§ **Exercise directions**
Could you transcribe every record below exactly as it stands?

§ **Data for the task**
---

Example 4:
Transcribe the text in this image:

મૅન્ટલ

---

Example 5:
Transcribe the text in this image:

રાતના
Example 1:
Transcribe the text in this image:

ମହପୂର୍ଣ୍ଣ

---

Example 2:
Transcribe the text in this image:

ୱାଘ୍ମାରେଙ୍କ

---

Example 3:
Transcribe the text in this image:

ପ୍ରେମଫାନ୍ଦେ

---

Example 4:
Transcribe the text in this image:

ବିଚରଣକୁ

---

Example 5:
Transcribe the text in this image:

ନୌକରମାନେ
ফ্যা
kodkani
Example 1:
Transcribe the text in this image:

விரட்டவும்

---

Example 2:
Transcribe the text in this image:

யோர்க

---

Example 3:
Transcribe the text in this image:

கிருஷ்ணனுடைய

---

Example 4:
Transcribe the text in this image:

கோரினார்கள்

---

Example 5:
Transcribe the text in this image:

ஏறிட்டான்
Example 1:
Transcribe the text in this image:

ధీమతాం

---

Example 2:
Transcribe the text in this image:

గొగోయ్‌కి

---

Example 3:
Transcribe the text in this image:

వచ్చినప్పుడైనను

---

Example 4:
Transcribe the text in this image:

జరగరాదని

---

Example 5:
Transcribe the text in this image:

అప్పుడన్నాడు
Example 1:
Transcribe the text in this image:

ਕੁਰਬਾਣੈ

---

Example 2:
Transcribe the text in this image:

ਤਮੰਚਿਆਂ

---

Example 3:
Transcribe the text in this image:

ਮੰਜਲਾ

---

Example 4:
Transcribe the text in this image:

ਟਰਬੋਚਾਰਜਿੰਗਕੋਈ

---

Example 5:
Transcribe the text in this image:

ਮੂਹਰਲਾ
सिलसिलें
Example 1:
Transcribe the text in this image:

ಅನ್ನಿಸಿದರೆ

§ **Task output**
---

Example 4:
Transcribe the text in this image:

મૅન્ટલ

---

Example 5:
Transcribe the text in this image:

રાતના
Example 1:
Transcribe the text in this image:

ମହପୂର୍ଣ୍ଣ

---

Example 2:
Transcribe the text in this image:

ୱାଘ୍ମାରେଙ୍କ

---

Example 3:
Transcribe the text in this image:

ପ୍ରେମଫାନ୍ଦେ

---

Example 4:
Transcribe the text in this image:

ବିଚରଣକୁ

---

Example 5:
Transcribe the text in this image:

ନୌକରମାନେ
ফ্যা
kodkani
Example 1:
Transcribe the text in this image:

விரட்டவும்

---

Example 2:
Transcribe the text in this image:

யோர்க

---

Example 3:
Transcribe the text in this image:

கிருஷ்ணனுடைய

---

Example 4:
Transcribe the text in this image:

கோரினார்கள்

---

Example 5:
Transcribe the text in this image:

ஏறிட்டான்
Example 1:
Transcribe the text in this image:

ధీమతాం

---

Example 2:
Transcribe the text in this image:

గొగోయ్‌కి

---

Example 3:
Transcribe the text in this image:

వచ్చినప్పుడైనను

---

Example 4:
Transcribe the text in this image:

జరగరాదని

---

Example 5:
Transcribe the text in this image:

అప్పుడన్నాడు
Example 1:
Transcribe the text in this image:

ਕੁਰਬਾਣੈ

---

Example 2:
Transcribe the text in this image:

ਤਮੰਚਿਆਂ

---

Example 3:
Transcribe the text in this image:

ਮੰਜਲਾ

---

Example 4:
Transcribe the text in this image:

ਟਰਬੋਚਾਰਜਿੰਗਕੋਈ

---

Example 5:
Transcribe the text in this image:

ਮੂਹਰਲਾ
सिलसिलें
Example 1:
Transcribe the text in this image:

ಅನ್ನಿಸಿದರೆ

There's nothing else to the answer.